Plan to add MENA category in US census draws mixed response
Washington - A plan by the US government to give people from the Middle East and North Africa a chance to describe their regional and ethnic affiliation in greater detail in the next census is drawing mixed responses from the community.
Under the proposal, worked out by the US Census Bureau in talks with Arab-American and Muslim- American groups, people from the MENA region would have their own category in the 2020 Census. The US Congress is to decide whether to include the new category in 2018.
In the 2010 Census, members of the MENA community were counted as “White”. Census Bureau rules define “White” as a “person having origins in any of the original peoples of Europe, the Middle East or North Africa. It includes people who indicate their race as ‘White’ or report entries such as Irish, German, Italian, Lebanese, Arab, Moroccan or Caucasian.”

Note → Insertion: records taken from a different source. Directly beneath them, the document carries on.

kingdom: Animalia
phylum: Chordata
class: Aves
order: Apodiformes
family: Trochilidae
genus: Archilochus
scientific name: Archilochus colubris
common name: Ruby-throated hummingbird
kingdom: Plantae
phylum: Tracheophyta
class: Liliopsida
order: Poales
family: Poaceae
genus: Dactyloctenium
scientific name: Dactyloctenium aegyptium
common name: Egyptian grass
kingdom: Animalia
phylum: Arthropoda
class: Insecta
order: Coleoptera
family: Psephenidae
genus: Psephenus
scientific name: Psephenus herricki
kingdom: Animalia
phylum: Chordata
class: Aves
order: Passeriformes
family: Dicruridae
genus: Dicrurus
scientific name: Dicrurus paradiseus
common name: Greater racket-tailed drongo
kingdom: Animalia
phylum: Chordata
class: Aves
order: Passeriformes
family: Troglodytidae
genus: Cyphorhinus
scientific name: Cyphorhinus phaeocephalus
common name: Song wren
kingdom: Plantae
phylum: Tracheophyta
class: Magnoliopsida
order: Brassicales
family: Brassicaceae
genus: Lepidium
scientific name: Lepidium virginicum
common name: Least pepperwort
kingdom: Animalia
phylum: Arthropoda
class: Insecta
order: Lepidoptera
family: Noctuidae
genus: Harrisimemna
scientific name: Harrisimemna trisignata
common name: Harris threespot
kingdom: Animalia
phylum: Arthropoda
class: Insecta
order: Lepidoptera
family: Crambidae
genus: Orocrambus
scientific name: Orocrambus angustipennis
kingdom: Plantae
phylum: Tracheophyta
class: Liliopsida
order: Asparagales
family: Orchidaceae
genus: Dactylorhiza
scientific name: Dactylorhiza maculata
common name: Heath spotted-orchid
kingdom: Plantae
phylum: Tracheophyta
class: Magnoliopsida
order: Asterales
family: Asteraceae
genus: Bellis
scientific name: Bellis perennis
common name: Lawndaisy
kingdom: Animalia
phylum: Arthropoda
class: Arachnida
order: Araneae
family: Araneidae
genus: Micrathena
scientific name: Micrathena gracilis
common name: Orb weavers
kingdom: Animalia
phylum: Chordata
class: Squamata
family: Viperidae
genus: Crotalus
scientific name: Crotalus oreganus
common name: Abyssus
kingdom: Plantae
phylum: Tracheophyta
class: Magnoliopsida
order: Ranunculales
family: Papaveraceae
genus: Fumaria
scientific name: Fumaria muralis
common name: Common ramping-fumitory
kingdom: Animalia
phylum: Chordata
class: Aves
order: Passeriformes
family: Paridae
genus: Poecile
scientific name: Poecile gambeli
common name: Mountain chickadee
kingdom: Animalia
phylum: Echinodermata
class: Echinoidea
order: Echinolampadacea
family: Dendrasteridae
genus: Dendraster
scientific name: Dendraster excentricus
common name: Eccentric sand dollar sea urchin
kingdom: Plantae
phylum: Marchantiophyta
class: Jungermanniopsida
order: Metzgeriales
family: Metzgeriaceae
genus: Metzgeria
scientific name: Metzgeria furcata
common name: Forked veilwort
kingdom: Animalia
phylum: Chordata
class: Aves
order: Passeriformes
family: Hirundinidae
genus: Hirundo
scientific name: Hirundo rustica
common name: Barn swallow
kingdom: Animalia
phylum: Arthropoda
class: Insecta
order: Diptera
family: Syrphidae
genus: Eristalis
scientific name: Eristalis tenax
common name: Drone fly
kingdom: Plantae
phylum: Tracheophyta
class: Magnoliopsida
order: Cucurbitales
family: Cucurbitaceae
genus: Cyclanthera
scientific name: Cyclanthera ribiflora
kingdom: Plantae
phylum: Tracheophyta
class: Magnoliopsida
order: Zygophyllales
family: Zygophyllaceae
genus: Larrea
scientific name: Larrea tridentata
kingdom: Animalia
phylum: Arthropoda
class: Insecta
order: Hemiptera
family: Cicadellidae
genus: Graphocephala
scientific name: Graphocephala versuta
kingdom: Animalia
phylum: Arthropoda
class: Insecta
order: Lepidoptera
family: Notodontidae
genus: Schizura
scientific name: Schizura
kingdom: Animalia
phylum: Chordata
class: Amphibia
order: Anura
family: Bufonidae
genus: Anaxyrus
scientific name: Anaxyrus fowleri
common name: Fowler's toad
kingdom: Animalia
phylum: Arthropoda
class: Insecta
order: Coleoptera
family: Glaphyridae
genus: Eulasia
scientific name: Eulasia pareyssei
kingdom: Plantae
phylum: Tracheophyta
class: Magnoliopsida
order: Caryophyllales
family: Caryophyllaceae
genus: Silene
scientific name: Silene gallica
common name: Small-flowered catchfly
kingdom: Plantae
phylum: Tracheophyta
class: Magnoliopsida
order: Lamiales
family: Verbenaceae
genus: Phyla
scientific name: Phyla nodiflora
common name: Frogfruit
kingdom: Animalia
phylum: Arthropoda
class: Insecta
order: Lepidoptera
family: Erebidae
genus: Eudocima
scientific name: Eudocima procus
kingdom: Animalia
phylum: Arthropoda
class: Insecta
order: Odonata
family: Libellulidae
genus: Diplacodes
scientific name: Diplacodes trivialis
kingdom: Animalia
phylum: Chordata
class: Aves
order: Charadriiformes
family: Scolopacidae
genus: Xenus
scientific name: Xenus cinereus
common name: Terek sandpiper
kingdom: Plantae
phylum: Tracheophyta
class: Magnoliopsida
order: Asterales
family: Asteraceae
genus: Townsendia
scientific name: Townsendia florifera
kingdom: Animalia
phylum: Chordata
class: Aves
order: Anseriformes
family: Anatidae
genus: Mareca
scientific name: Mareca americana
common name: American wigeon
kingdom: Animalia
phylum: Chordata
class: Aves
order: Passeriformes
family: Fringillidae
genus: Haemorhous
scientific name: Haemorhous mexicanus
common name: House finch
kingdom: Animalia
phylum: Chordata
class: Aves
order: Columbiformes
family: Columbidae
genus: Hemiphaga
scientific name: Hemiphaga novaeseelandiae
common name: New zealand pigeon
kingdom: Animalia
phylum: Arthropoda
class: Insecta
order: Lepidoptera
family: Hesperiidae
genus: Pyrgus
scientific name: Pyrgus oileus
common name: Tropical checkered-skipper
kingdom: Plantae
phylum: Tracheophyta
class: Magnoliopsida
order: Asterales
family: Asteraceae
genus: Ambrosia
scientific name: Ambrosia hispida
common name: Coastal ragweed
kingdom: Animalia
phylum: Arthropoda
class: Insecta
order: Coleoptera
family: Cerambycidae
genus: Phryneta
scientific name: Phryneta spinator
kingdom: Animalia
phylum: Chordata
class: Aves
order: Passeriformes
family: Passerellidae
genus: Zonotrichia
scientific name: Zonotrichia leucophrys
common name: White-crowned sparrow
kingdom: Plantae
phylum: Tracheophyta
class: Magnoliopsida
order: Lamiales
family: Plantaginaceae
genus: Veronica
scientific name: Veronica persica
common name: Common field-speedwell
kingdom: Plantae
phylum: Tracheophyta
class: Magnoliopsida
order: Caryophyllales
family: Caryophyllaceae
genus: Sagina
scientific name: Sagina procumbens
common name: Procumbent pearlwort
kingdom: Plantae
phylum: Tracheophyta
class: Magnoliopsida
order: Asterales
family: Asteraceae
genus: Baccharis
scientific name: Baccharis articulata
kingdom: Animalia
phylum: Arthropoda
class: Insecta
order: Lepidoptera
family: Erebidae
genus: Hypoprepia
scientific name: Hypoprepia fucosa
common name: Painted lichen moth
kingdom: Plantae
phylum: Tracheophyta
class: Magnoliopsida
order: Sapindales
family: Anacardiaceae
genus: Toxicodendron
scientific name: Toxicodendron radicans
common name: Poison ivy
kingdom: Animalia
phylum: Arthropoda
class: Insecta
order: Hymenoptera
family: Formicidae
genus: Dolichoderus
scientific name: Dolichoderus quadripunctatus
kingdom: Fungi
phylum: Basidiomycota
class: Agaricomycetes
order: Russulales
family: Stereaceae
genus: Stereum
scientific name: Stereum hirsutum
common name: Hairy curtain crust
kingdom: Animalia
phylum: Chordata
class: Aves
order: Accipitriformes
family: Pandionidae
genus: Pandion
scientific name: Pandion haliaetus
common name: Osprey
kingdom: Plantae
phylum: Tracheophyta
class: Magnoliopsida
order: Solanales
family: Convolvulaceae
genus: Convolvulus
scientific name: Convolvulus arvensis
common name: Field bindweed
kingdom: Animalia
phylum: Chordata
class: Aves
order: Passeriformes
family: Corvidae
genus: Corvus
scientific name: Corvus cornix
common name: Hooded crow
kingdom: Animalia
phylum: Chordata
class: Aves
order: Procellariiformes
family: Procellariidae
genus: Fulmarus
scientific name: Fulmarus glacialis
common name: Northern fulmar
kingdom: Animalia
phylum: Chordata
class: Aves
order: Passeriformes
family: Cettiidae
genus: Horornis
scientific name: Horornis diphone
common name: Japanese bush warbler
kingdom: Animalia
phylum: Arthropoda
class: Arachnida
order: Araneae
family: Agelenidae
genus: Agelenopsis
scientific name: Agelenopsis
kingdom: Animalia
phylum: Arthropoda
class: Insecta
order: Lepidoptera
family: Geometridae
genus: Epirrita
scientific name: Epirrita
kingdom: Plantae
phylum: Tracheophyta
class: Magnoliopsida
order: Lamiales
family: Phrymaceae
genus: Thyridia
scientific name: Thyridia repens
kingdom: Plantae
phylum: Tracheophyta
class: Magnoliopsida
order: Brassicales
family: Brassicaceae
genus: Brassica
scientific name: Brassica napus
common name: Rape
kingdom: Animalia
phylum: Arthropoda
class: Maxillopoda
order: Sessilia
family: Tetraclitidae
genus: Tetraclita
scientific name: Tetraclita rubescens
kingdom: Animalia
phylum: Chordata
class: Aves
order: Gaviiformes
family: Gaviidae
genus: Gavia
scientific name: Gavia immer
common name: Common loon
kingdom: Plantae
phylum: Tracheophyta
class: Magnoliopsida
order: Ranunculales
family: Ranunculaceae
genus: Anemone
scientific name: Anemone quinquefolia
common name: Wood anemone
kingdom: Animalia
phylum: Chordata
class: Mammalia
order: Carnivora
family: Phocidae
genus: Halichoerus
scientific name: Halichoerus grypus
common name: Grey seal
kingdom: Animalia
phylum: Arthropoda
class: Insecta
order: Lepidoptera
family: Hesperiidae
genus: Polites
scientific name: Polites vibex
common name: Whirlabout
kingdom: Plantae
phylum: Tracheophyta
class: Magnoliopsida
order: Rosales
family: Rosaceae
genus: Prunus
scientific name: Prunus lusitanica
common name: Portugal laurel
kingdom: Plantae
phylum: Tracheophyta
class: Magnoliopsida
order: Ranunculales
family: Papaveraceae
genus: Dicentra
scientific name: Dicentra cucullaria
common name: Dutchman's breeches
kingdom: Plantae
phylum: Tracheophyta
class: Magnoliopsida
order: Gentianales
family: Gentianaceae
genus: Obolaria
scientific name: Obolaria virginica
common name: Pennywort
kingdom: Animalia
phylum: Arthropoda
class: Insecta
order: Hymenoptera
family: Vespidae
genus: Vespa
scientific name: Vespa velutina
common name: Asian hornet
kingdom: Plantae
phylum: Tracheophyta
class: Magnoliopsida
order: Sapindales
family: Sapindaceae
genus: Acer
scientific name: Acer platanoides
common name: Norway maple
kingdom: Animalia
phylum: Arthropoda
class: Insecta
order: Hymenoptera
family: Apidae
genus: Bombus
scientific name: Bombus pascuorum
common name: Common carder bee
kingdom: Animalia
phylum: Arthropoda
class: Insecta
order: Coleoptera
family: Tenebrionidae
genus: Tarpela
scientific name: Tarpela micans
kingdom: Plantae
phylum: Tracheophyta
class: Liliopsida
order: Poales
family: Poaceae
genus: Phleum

The last time the US Census, conducted every ten years, formally added a new category was in 1980, when Hispanic people were given the opportunity to identify themselves as people of “Spanish origin or descent”. The category has been further refined, enabling respondents to describe for themselves “a more detailed identity”, a statement by the Census Bureau said.
MENA activists want the census to make room for their own group. One of the results of Census Bureau’s consultations with MENA groups was “the Middle Eastern and North African population saying that they did not see themselves in the current categories”, Nicholas Jones, director of race and ethnic research and outreach at the Census Bureau, told the Atlantic magazine.
There are no hard data about the size of the Arab-American and Muslim-American communities. Estimates of the number of Muslims in the United States range from 3 million to 8 million.
Many Arab-American associations and activists welcomed the plan for a MENA category, saying it would raise recognition of the community and produce hard data that can lead to improved services, including employment opportunities to language courses.
“We are invisible,” said Sarab al-Jijakli, founding director of the Network of Arab-American Professionals (NAAP). The planned offer of a MENA box on the census form would be “the culmination of a decades-long effort” by activists to get their community more recognition.
Hassan Jaber, executive director of the Arab Community Center for Economic and Social Services (ACCESS), welcomed the Census Bureau’s proposal. “For almost all people from the MENA region, the ‘White’ category does not reflect who they are,” he said. More accurate information could be used to improve services in health, employment and education and might even prove useful in tackling hate crimes, he added.
Maya Berry, executive director of the Arab American Institute (AAI), agreed. “Improved data collection can have a real impact on people’s lives,” she wrote in an article for the Hill, a Washington publication. The new category could provide “visibility for a group of Americans that are seen only by our government when it comes to counterterrorism programming, and miss out when it comes to education, health care research or English proficiency classes”.
Some point to potentially negative side-effects of the proposal, however, especially because of experiences of profiling and discrimination after the al-Qaeda terror attacks of September 11th, 2001. Coming after a divisive presidential election campaign that saw demands for a stronger surveillance of Muslim Americans, portraying them as a potential national security threat, the idea of giving US authorities more detailed data about the community raises concerns.
“It is a double-edged issue,” said Ibrahim Hooper, director of communications at the Council on American-Islamic Relations (CAIR), an umbrella group. Acknowledging that a new census category could lead to new “hard data”, there were reservations as well.
“In today’s environment, we have to have concerns about the possible misuse of this data,” Hooper said. “We have had too many problems in the post-9/11 era when the American government singled out Arab Americans or Muslim Americans for profiling.”
Supporters of the new category say those concerns must be taken seriously but do not mean that the plan is counterproductive. “We need to continue to push for protection for people from the MENA region,” Jaber said. In the long run, better data about the MENA community in the United States would “help us to track violations against people from the MENA region”.
Jajikli said existing pressures on Arabs and Muslims in the United States, such as profiling by security agencies, would not cease if census categories were kept as they are now. “We are already targeted; that has nothing to do with the census,” he said.